**Source material**
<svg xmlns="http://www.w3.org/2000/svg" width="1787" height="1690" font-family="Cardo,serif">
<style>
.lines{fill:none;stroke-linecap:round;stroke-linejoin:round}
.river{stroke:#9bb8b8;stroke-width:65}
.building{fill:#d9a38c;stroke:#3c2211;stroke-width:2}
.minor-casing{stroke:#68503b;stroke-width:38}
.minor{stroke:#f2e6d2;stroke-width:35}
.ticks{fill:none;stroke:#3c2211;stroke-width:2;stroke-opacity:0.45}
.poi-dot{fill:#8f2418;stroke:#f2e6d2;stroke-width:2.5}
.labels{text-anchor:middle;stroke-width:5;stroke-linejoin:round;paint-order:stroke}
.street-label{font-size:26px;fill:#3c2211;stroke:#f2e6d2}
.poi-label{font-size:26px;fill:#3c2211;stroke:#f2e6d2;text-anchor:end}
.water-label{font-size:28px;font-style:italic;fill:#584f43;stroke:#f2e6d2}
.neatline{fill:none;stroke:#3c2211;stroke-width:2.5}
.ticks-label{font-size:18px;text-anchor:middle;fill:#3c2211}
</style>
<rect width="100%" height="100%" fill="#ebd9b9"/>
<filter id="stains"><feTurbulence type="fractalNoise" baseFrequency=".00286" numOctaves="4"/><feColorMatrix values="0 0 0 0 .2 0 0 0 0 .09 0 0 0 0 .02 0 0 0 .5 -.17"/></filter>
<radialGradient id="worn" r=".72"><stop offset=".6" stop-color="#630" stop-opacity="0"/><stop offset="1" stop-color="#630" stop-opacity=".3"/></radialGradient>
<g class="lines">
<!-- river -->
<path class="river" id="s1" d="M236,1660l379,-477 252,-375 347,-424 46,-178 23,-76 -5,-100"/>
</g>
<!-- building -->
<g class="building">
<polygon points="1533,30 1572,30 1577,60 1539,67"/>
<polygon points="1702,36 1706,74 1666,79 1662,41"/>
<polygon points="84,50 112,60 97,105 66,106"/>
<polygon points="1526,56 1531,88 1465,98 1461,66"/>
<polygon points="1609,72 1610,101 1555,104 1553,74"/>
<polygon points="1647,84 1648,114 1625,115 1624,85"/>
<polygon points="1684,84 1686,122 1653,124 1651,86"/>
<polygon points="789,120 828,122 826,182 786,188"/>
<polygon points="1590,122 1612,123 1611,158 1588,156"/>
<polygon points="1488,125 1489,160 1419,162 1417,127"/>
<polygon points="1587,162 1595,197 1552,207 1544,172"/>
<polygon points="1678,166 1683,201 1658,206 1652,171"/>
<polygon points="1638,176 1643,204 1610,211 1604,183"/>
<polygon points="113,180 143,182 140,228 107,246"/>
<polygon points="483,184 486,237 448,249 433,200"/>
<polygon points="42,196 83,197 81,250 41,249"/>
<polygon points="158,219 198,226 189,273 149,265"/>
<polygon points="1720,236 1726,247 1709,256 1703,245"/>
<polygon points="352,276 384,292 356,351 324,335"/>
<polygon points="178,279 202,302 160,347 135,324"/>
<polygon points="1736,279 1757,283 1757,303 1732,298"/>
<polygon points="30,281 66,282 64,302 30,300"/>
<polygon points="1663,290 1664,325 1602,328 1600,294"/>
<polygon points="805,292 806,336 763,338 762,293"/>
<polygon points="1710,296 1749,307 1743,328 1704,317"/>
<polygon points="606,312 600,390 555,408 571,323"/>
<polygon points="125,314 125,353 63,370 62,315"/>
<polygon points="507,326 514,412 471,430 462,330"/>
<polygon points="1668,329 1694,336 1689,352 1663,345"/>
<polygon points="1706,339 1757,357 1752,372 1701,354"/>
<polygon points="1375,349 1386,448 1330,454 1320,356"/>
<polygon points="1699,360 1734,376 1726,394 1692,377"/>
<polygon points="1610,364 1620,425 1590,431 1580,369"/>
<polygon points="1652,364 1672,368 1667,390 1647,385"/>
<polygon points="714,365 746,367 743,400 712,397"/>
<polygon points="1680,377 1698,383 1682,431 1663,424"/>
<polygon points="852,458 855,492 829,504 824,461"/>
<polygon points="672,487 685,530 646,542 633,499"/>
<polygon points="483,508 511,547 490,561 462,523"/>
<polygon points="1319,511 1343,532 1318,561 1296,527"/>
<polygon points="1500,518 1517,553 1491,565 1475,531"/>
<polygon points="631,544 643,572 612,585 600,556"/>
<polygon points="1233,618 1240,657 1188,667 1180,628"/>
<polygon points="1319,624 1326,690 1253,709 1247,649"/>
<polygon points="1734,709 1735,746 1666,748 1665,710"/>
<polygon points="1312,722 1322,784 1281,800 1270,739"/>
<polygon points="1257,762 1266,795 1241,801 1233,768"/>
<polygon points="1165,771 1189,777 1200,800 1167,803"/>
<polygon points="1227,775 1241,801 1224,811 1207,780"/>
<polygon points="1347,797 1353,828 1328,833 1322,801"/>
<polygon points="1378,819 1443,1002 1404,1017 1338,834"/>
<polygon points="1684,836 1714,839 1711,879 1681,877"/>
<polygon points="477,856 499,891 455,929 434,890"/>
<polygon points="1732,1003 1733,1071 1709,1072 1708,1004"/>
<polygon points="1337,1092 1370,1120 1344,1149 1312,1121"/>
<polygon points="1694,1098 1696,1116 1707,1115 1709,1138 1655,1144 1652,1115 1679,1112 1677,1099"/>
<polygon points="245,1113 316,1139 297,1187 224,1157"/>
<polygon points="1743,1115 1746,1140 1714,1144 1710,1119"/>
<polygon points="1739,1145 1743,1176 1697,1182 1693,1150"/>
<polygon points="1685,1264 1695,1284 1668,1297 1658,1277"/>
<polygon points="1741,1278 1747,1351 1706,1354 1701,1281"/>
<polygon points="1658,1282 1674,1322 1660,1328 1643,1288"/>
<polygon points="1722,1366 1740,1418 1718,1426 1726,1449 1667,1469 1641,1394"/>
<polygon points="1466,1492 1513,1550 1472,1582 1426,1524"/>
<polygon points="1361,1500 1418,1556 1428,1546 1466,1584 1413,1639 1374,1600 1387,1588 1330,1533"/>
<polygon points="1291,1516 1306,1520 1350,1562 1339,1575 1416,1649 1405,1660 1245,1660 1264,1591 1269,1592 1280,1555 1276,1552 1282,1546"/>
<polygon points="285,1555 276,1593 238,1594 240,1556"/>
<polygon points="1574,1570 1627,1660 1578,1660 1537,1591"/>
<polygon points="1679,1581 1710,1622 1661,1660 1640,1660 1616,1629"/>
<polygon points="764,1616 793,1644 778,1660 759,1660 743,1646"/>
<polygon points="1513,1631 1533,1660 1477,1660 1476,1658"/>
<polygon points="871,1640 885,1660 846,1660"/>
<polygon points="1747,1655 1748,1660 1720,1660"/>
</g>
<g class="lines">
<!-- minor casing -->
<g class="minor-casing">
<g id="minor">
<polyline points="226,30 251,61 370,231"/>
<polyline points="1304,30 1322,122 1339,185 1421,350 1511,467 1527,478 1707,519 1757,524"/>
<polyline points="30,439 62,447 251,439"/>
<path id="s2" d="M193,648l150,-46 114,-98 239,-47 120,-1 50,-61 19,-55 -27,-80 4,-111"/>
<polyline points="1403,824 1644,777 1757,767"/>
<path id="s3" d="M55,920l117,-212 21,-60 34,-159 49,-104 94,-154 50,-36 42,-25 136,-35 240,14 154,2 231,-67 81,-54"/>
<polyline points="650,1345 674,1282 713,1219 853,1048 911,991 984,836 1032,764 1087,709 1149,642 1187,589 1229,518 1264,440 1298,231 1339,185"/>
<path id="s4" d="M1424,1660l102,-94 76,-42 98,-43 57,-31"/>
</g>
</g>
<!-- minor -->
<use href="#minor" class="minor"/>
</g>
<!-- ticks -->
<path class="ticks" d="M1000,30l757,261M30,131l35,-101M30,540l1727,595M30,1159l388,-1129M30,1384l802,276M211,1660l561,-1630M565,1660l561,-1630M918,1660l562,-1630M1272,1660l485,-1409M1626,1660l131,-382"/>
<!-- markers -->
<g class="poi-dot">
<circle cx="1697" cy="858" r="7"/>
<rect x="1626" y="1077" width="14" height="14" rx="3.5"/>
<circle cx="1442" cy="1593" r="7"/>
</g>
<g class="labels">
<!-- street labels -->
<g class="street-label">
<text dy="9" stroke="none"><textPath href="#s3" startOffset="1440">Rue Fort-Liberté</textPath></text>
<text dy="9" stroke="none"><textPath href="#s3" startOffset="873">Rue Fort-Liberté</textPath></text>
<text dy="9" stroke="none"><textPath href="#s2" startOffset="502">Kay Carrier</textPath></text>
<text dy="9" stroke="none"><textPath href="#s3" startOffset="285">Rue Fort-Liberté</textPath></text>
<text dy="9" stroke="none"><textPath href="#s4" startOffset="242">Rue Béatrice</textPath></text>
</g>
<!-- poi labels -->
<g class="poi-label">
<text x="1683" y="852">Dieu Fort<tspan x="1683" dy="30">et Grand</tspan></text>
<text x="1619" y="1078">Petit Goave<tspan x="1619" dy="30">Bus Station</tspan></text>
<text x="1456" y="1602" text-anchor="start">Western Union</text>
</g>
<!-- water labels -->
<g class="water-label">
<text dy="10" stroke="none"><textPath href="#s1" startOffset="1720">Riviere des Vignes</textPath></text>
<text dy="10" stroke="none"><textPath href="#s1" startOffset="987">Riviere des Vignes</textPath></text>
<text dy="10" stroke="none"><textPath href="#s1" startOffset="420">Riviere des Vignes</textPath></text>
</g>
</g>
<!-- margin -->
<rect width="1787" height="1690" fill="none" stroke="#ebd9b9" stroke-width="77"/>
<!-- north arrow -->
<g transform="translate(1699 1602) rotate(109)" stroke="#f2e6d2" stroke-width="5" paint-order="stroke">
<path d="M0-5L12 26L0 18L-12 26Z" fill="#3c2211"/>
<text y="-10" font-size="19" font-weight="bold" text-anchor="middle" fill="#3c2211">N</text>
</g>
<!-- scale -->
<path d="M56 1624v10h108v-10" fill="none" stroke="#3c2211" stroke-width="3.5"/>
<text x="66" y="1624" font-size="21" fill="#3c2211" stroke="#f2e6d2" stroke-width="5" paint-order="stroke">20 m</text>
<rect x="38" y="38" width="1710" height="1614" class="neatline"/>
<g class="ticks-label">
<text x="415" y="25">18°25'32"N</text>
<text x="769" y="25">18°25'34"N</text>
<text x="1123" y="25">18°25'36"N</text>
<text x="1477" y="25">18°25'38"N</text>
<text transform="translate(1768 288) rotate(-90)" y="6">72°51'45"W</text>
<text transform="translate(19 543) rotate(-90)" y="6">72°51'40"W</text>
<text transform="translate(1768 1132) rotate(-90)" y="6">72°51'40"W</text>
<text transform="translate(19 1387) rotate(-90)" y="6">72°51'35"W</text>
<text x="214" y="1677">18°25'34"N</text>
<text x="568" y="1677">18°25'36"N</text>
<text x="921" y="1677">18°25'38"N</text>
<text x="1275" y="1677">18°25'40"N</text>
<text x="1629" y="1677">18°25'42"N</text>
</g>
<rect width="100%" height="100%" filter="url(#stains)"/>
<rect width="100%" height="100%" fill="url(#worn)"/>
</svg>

**Work to be completed**
The lines that contain the word "worn" are wanted; copy each of them from the records.

**Solved exercise**
<radialGradient id="worn" r=".72"><stop offset=".6" stop-color="#630" stop-opacity="0"/><stop offset="1" stop-color="#630" stop-opacity=".3"/></radialGradient>
<rect width="100%" height="100%" fill="url(#worn)"/>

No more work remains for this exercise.